L’ambiance à Sweida jure avec l’atmosphère ultrarigoriste des poches islamistes, voire djihadistes, du voisinage. À l’est, dans le désert du Badia, des tribus bédouines ont rejoint Daech, tandis qu’à l’ouest, des factions islamistes ont longtemps tenu le terrain. La périphérie de Sweida est une ligne de front autour d’une ville qui s’est retrouvée maintes fois encerclée. Conquérir ce verrou était une priorité pour les anti-Assad, qui lancèrent en juin 2015 une attaque contre l’aéroport militaire de Thaaleh. Mais, en une nuit, près de 10 000 civils druzes prirent les armes pour défendre, aux côtés de l’armée, cette emprise vitale pour la communauté. Les insurgés furent vaincus. Ce fut le tournant.

“Les Druzes sont conservateurs socialement, mais

ils n’ont rien d’islamiste” HALA, UNE JEUNE ENSEIGNANTE

« Jusque-là, de nombreux jeunes Druzes refusaient d’aller faire leur service militaire pour défendre des villes lointai- nes comme Alep ou Homs », explique Socrate. Après cet appui donné à l’armée, le régime accorda aux Druzes le droit d’intégrer la troupe, mais chez eux, à Sweida. Une fois encore, les chefs traditionnels jouèrent un rôle prédominant en concluant un accord tacite avec Damas. En contrepartie, ils offrirent le soutien de la minorité druze au pouvoir. Et grâce à cette force quasi autonome d’une dizaine de milliers de locaux qui défendent leur terre, l’armée est, depuis, assez peu présente dans le djebel druze.

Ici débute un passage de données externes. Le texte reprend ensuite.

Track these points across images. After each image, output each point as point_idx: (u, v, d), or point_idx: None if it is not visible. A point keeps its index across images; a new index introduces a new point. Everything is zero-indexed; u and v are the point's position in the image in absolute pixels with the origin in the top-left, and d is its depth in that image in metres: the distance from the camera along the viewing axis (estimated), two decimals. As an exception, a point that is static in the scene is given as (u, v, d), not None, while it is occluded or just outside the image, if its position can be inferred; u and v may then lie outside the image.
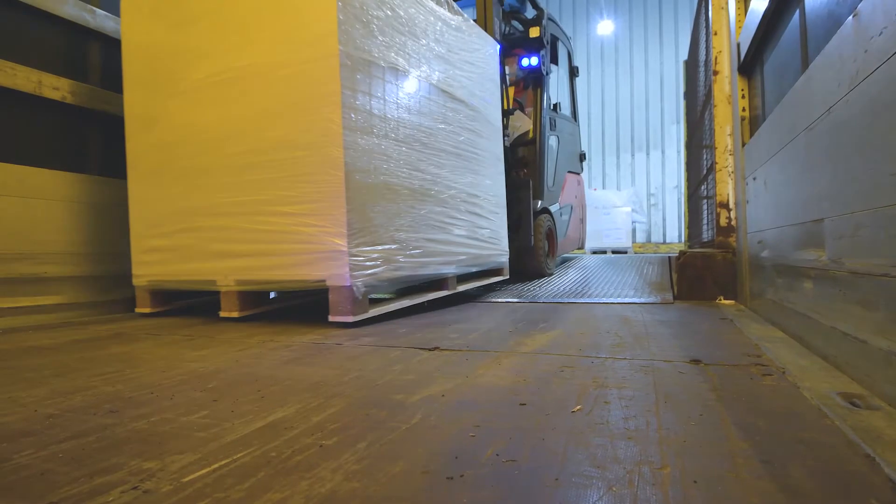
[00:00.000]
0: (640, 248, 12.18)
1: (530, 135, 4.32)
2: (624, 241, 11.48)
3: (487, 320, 2.37)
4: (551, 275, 4.28)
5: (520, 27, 4.73)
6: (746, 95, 2.82)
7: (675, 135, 12.23)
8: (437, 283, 2.89)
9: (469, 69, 3.17)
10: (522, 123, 4.36)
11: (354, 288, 2.13)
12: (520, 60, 4.31)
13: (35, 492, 0.72)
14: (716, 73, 3.13)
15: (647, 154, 12.51)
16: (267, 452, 0.84)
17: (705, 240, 5.54)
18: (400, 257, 2.41)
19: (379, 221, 2.28)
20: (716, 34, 3.12)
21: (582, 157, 5.67)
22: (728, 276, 3.09)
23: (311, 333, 2.06)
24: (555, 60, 4.96)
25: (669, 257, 5.85)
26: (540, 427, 0.93)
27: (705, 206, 5.91)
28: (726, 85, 3.06)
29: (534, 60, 4.22)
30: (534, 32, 4.25)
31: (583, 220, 5.66)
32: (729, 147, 3.13)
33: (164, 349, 1.79)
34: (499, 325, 2.21)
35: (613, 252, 11.55)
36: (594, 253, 11.71)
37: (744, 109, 2.81)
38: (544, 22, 4.42)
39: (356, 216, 2.14)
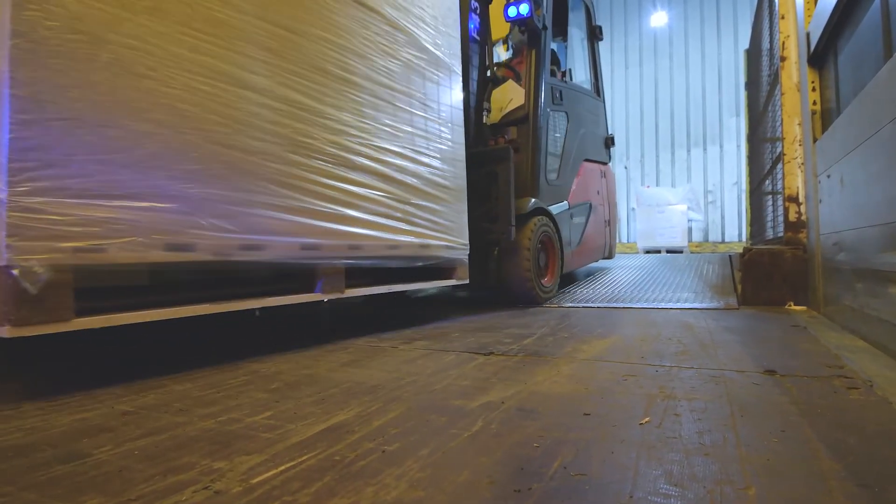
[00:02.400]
0: (696, 247, 11.73)
1: (523, 111, 3.32)
2: (679, 241, 11.08)
3: (541, 324, 2.33)
4: (548, 299, 3.14)
5: None
6: (817, 88, 2.65)
7: (735, 128, 11.70)
8: (307, 275, 1.88)
9: None
10: (516, 97, 3.41)
11: (17, 274, 1.14)
12: (506, 10, 3.16)
13: (113, 488, 0.75)
14: (783, 59, 2.97)
15: (705, 149, 12.03)
16: (331, 456, 0.85)
17: (770, 237, 5.27)
18: (186, 226, 1.44)
19: (98, 152, 1.27)
20: (783, 18, 2.95)
21: (608, 142, 4.51)
22: (798, 274, 2.91)
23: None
24: (561, 16, 3.93)
25: (730, 256, 5.60)
26: (607, 439, 0.90)
27: (770, 202, 5.63)
28: (794, 72, 2.89)
29: (523, 8, 3.09)
30: None
31: (610, 223, 4.50)
32: (798, 137, 2.95)
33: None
34: (553, 330, 2.16)
35: (668, 251, 11.18)
36: (647, 252, 11.37)
37: (814, 103, 2.64)
38: None
39: (39, 132, 1.17)
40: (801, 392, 1.16)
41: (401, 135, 2.12)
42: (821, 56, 2.59)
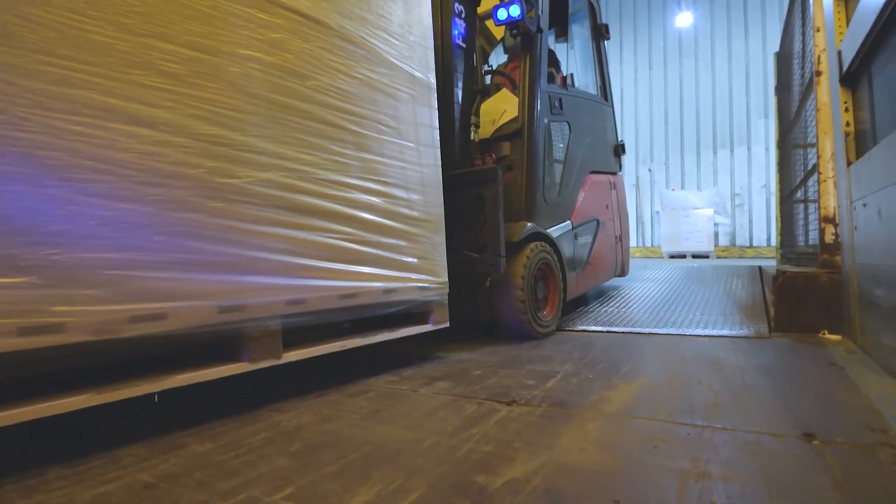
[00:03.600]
0: (723, 251, 11.48)
1: (517, 124, 2.96)
2: (705, 245, 10.86)
3: (563, 357, 2.28)
4: (547, 334, 2.81)
5: None
6: (850, 108, 2.54)
7: (763, 130, 11.40)
8: (230, 341, 1.53)
9: None
10: (510, 108, 3.09)
11: None
12: (495, 12, 2.82)
13: None
14: (818, 73, 2.85)
15: (732, 151, 11.75)
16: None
17: (800, 246, 5.10)
18: (49, 301, 1.16)
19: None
20: (818, 31, 2.84)
21: (618, 150, 4.15)
22: (834, 299, 2.80)
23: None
24: (561, 15, 3.55)
25: (760, 268, 5.45)
26: (639, 539, 0.85)
27: (800, 211, 5.45)
28: (830, 88, 2.79)
29: (513, 10, 2.73)
30: None
31: (621, 238, 4.12)
32: (834, 155, 2.83)
33: (248, 390, 1.85)
34: (577, 367, 2.11)
35: (694, 256, 10.96)
36: (672, 257, 11.17)
37: (847, 124, 2.53)
38: None
39: None
40: (843, 468, 1.09)
41: (356, 164, 1.76)
42: (854, 76, 2.48)
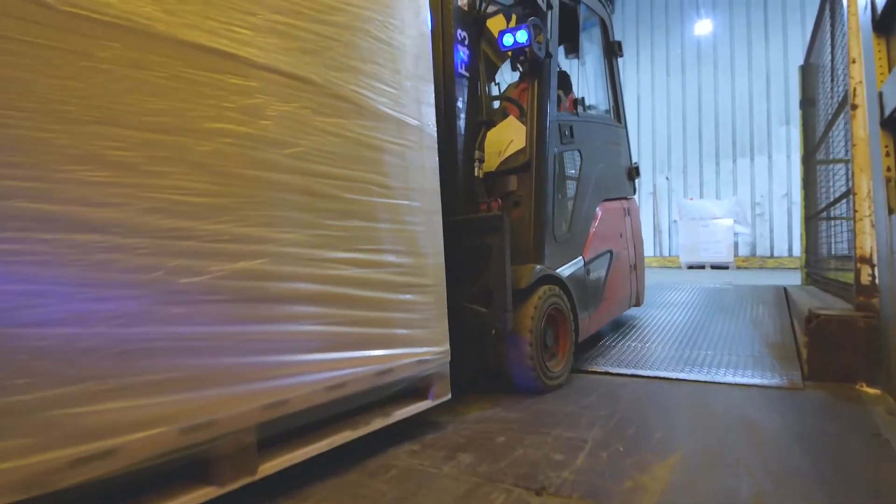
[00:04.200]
0: (743, 262, 11.23)
1: (524, 156, 2.72)
2: (725, 256, 10.63)
3: (590, 416, 2.18)
4: (556, 386, 2.56)
5: None
6: (892, 153, 2.40)
7: (785, 138, 11.14)
8: (195, 463, 1.26)
9: (329, 30, 1.52)
10: (517, 137, 2.84)
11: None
12: (500, 37, 2.62)
13: None
14: (854, 107, 2.72)
15: (752, 159, 11.49)
16: None
17: (829, 272, 4.93)
18: None
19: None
20: (853, 62, 2.70)
21: (632, 173, 3.92)
22: (871, 345, 2.67)
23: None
24: (572, 39, 3.36)
25: (785, 290, 5.29)
26: None
27: (825, 229, 5.28)
28: (867, 125, 2.66)
29: (520, 36, 2.53)
30: None
31: (636, 267, 3.84)
32: (869, 193, 2.71)
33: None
34: (605, 432, 2.01)
35: (713, 267, 10.74)
36: (690, 268, 10.96)
37: (889, 169, 2.40)
38: None
39: None
40: None
41: (344, 234, 1.50)
42: (896, 121, 2.36)
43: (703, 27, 11.45)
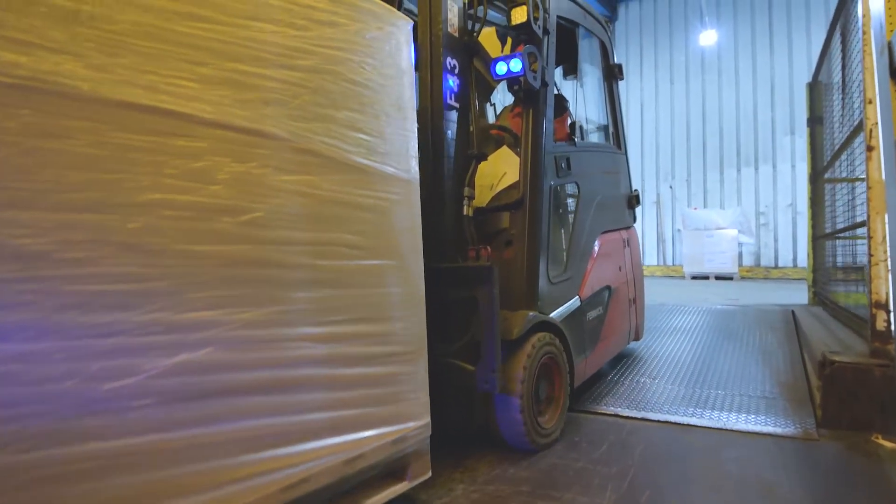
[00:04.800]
0: (747, 272, 10.99)
1: (517, 192, 2.48)
2: (729, 267, 10.41)
3: (602, 475, 1.99)
4: (548, 444, 2.29)
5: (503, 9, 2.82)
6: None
7: (790, 147, 10.89)
8: None
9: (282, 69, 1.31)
10: (510, 169, 2.60)
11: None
12: (493, 66, 2.43)
13: None
14: (870, 148, 2.53)
15: (756, 169, 11.25)
16: None
17: (837, 293, 4.73)
18: None
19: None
20: (870, 103, 2.51)
21: (632, 201, 3.66)
22: (888, 394, 2.49)
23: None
24: (570, 61, 3.17)
25: (794, 314, 5.07)
26: None
27: (831, 248, 5.08)
28: (882, 163, 2.47)
29: (514, 65, 2.34)
30: (518, 15, 2.41)
31: (636, 300, 3.58)
32: (885, 236, 2.52)
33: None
34: (620, 497, 1.83)
35: (717, 278, 10.51)
36: (694, 278, 10.73)
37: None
38: None
39: None
40: None
41: (310, 307, 1.29)
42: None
43: (708, 38, 11.19)
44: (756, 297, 7.13)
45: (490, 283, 2.04)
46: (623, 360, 3.71)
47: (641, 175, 12.49)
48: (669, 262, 12.14)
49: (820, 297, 5.63)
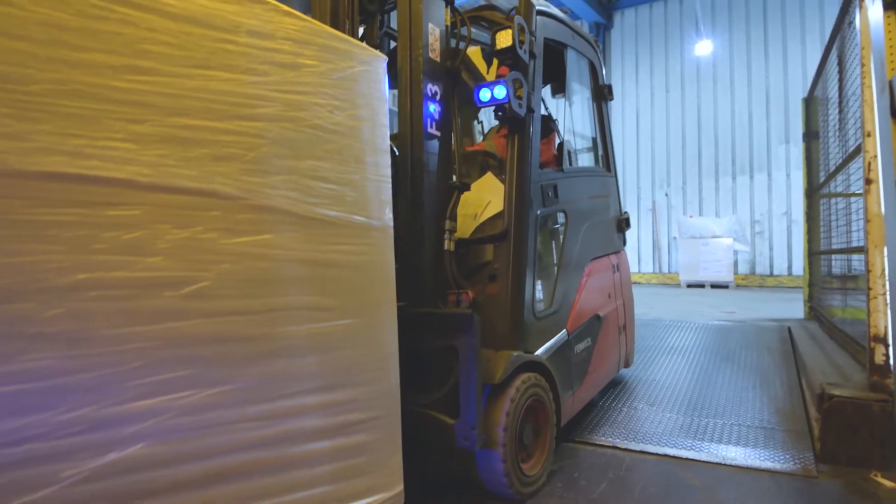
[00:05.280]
0: (742, 280, 10.88)
1: (502, 223, 2.31)
2: (725, 275, 10.30)
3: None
4: (531, 493, 2.13)
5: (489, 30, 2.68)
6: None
7: (784, 156, 10.78)
8: None
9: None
10: (495, 198, 2.44)
11: None
12: (476, 92, 2.26)
13: None
14: (869, 181, 2.41)
15: (751, 177, 11.14)
16: None
17: (833, 306, 4.62)
18: None
19: None
20: (868, 136, 2.40)
21: (622, 224, 3.47)
22: (887, 430, 2.39)
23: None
24: (559, 83, 3.02)
25: (790, 332, 4.96)
26: None
27: (827, 264, 4.97)
28: (882, 198, 2.37)
29: (498, 91, 2.18)
30: (502, 40, 2.25)
31: (625, 327, 3.38)
32: (884, 270, 2.42)
33: None
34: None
35: (713, 286, 10.40)
36: (690, 286, 10.61)
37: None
38: (534, 19, 2.46)
39: None
40: None
41: (266, 381, 1.16)
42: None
43: (704, 48, 11.07)
44: (752, 309, 7.02)
45: (471, 332, 1.88)
46: (621, 384, 3.60)
47: (637, 182, 12.39)
48: (665, 270, 12.02)
49: (816, 311, 5.53)
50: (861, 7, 2.43)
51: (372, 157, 1.50)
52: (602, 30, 12.79)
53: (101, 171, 0.96)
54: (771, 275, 10.82)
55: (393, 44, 2.69)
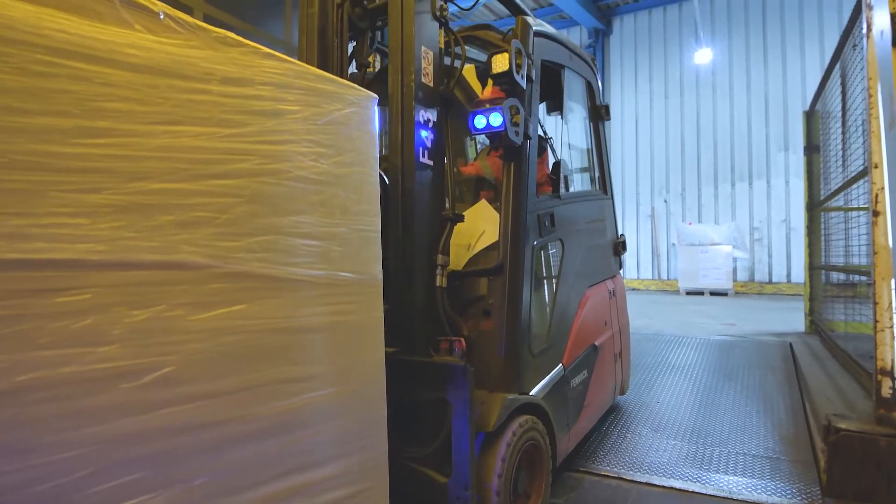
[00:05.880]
0: (741, 287, 10.76)
1: (497, 256, 2.17)
2: (724, 283, 10.19)
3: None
4: None
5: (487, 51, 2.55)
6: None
7: (783, 163, 10.66)
8: None
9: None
10: (489, 227, 2.29)
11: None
12: (471, 119, 2.11)
13: None
14: (876, 213, 2.30)
15: (750, 184, 11.02)
16: None
17: (834, 321, 4.50)
18: None
19: None
20: (876, 167, 2.28)
21: (618, 248, 3.33)
22: (894, 464, 2.31)
23: None
24: (555, 98, 2.87)
25: (792, 349, 4.84)
26: None
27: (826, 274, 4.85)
28: (890, 230, 2.26)
29: (494, 119, 2.04)
30: (499, 63, 2.11)
31: (621, 354, 3.25)
32: (892, 303, 2.31)
33: None
34: None
35: (712, 294, 10.29)
36: (689, 294, 10.49)
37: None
38: (531, 41, 2.33)
39: None
40: None
41: (239, 471, 1.04)
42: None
43: (703, 56, 10.92)
44: (752, 320, 6.90)
45: (464, 386, 1.74)
46: (625, 406, 3.49)
47: (636, 188, 12.27)
48: (664, 277, 11.90)
49: (817, 326, 5.42)
50: (869, 38, 2.32)
51: (359, 206, 1.37)
52: (601, 35, 12.66)
53: (47, 254, 0.83)
54: (770, 282, 10.70)
55: (383, 59, 2.57)
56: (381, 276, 1.42)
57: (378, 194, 1.43)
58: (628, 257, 12.75)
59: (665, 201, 11.98)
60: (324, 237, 1.26)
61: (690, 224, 11.20)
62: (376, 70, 2.83)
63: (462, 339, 1.96)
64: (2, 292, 0.79)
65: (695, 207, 11.60)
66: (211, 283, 1.04)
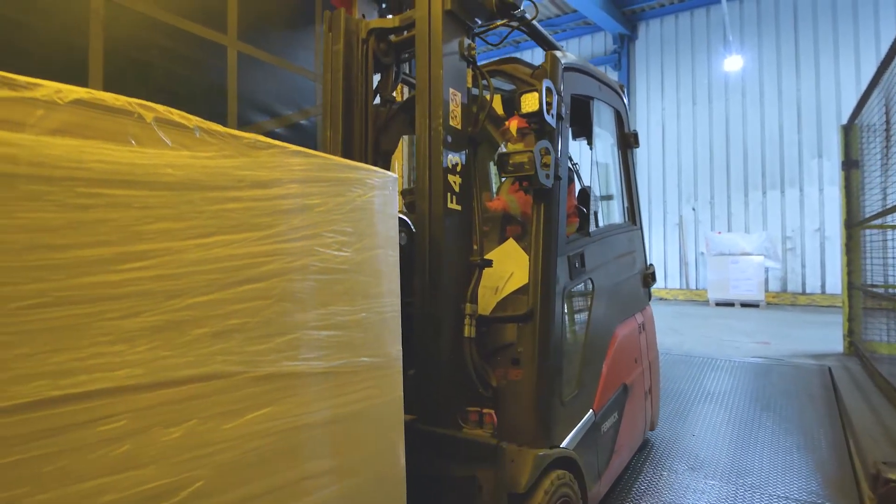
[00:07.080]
0: (774, 298, 10.41)
1: (527, 302, 2.05)
2: (755, 294, 9.87)
3: None
4: None
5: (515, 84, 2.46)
6: None
7: (817, 171, 10.28)
8: None
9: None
10: (518, 269, 2.19)
11: None
12: (500, 161, 2.08)
13: None
14: None
15: (782, 192, 10.65)
16: None
17: (874, 342, 4.31)
18: None
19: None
20: None
21: (648, 280, 3.20)
22: None
23: None
24: (582, 125, 2.73)
25: (830, 371, 4.65)
26: None
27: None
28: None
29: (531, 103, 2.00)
30: (529, 103, 2.02)
31: (651, 391, 3.11)
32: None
33: None
34: None
35: (742, 305, 9.98)
36: (719, 305, 10.21)
37: None
38: (559, 77, 2.22)
39: None
40: None
41: None
42: None
43: (733, 63, 10.59)
44: (787, 336, 6.65)
45: (496, 464, 1.66)
46: (659, 440, 3.40)
47: (663, 196, 12.02)
48: (693, 286, 11.61)
49: (856, 348, 5.20)
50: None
51: (379, 287, 1.37)
52: (626, 41, 12.46)
53: (88, 386, 0.85)
54: (803, 293, 10.32)
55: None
56: (400, 356, 1.42)
57: (398, 274, 1.43)
58: (655, 266, 12.43)
59: (693, 209, 11.70)
60: (346, 326, 1.27)
61: (720, 233, 10.89)
62: (403, 99, 2.81)
63: (493, 413, 1.89)
64: (45, 431, 0.81)
65: (724, 216, 11.29)
66: (241, 389, 1.05)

Depuis, Sweida accueille des dizaines de milliers de déplacés: des Druzes indésirables dans la région d’Idleb dominée par les radicaux sunnites, mais surtout beaucoup de sunnites d’autres régions qui travaillent dans l’agriculture, la principale ressource du secteur, avec les transferts d’argent des membres de la diaspora, nombreux au Venezuela, notamment.

Au fil des ans, Sweida est devenue une zone de repli, y compris pour les Druzes des quartiers de Damas, menacés par les rebelles, comme Jaramanah. Dans cette cité proche de l’aéroport de la capitale, comme à Sweida, les Druzes ont su remplir leur rôle et faire tampon face aux insurgés anti-Assad. «Mais ne vous trompez pas, avoue sous le sceau de l’anonymat un enseignant, le sentiment général n’est pas très favorable au régime. » À mots couverts, de nombreux Druzes critiquent les gangs qui pullulent, et la corruption galopante dans les rouages du pouvoir. « Nous n’accepterons pas de revenir aux mêmes méthodes de gouvernement qu’avant la crise », ajoute cet instituteur qui veut croire que « le régime a compris le message ». Bref, s’ils exècrent les rebelles, les Druzes ne sont pas pour autant des godillots. « Personne, en fait, ne se sent encore très à l’aise, reconnaît l’enseignant. On est encore au milieu du gué, on reste anxieux car notre avenir est flou. »

Une insurrection islamisée, un régime peu enclin au changement: il n’en fallait pas plus pour que certains Druzes prêtent une oreille attentive à leur voisin israélien, qui prônait une large autonomie druze, du plateau du Golan jusqu’à Sweida. «Des partisans de cette troisième option ont existé à un moment donné », reconnaît le chercheur Talal al-Atrache. «À travers des émissaires druzes de Galilée, ajoute-t-il, les Israéliens ont tenté de se poser en seul défenseur des Druzes de Syrie.» Mais « personne n’était prêt à suivre la carte israélienne, tranche Cheikh Kamil Nasser. Les Israéliens sont de grands menteurs qui ne pensent qu’à nous diviser». La perspective d’une désescalade des violences au sud ne peut que rapprocher les Druzes de leur rêve autonomiste au sein d’un État syrien remodelé.